Rename "roll" to "bank" in the material, starting with the line containing "pose: elev=193.6 azim=53.7" and going on through the line containing "Dot at: (266, 258)". Give back only those lines, with nothing else altered.

** start of Data section **

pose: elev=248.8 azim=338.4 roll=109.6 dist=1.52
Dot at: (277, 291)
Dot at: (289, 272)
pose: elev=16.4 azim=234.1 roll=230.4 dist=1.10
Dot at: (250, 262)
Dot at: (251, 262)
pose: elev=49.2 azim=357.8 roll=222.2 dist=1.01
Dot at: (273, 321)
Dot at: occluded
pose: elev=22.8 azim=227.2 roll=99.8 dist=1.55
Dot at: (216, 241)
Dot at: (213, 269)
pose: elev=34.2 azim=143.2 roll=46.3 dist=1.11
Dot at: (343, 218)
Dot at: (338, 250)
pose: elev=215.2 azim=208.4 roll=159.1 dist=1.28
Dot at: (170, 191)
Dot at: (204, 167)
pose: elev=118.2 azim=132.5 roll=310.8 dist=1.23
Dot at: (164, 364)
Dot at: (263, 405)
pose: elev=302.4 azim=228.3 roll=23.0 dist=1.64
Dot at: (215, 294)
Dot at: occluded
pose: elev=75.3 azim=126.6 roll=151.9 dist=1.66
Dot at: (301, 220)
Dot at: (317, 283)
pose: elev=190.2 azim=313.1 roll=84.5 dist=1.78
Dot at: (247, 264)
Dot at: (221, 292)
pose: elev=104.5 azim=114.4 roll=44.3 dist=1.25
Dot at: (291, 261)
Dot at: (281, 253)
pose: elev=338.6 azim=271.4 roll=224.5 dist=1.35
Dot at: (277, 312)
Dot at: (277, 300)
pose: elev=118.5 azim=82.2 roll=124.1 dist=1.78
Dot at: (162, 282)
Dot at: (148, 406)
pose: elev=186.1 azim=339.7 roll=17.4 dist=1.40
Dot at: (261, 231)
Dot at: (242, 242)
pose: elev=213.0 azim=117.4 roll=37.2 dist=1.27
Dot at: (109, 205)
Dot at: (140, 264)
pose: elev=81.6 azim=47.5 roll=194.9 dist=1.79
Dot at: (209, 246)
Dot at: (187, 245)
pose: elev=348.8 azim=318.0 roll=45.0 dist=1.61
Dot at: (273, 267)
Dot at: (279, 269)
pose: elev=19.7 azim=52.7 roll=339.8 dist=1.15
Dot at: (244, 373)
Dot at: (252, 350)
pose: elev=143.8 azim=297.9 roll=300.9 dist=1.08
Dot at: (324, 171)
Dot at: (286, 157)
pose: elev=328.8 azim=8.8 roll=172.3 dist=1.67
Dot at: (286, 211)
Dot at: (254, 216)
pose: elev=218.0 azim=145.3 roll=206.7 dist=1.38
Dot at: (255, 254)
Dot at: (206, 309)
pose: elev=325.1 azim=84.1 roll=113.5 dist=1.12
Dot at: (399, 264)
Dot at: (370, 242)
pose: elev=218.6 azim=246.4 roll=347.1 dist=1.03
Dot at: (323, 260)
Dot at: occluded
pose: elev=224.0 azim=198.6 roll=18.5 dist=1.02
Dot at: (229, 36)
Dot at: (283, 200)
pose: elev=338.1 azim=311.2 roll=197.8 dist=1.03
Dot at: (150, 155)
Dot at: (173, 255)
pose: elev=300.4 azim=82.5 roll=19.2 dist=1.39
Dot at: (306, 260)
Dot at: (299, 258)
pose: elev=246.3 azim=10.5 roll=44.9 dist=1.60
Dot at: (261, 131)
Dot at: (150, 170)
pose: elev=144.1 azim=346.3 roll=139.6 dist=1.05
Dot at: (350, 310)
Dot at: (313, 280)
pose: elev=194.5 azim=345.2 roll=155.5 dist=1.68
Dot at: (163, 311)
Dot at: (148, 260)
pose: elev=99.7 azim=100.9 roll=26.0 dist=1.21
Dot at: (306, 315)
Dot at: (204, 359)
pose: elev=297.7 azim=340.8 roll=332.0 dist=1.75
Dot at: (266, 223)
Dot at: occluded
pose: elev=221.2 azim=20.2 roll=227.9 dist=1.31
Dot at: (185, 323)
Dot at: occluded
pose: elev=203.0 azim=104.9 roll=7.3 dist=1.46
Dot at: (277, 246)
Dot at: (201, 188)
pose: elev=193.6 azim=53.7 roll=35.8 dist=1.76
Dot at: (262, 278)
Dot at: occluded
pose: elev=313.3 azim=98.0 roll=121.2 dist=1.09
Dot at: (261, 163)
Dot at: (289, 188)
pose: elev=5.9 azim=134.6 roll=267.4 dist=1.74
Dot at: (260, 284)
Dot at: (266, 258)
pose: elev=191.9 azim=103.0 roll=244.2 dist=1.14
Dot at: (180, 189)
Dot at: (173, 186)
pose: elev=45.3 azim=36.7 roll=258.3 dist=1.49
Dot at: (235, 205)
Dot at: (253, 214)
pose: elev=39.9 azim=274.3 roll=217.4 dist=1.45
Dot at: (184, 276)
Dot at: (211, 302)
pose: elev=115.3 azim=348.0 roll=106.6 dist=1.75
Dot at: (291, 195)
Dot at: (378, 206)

** end of Data section **

#### Answer for the task
pose: elev=193.6 azim=53.7 bank=35.8 dist=1.76
Dot at: (262, 278)
Dot at: occluded
pose: elev=313.3 azim=98.0 bank=121.2 dist=1.09
Dot at: (261, 163)
Dot at: (289, 188)
pose: elev=5.9 azim=134.6 bank=267.4 dist=1.74
Dot at: (260, 284)
Dot at: (266, 258)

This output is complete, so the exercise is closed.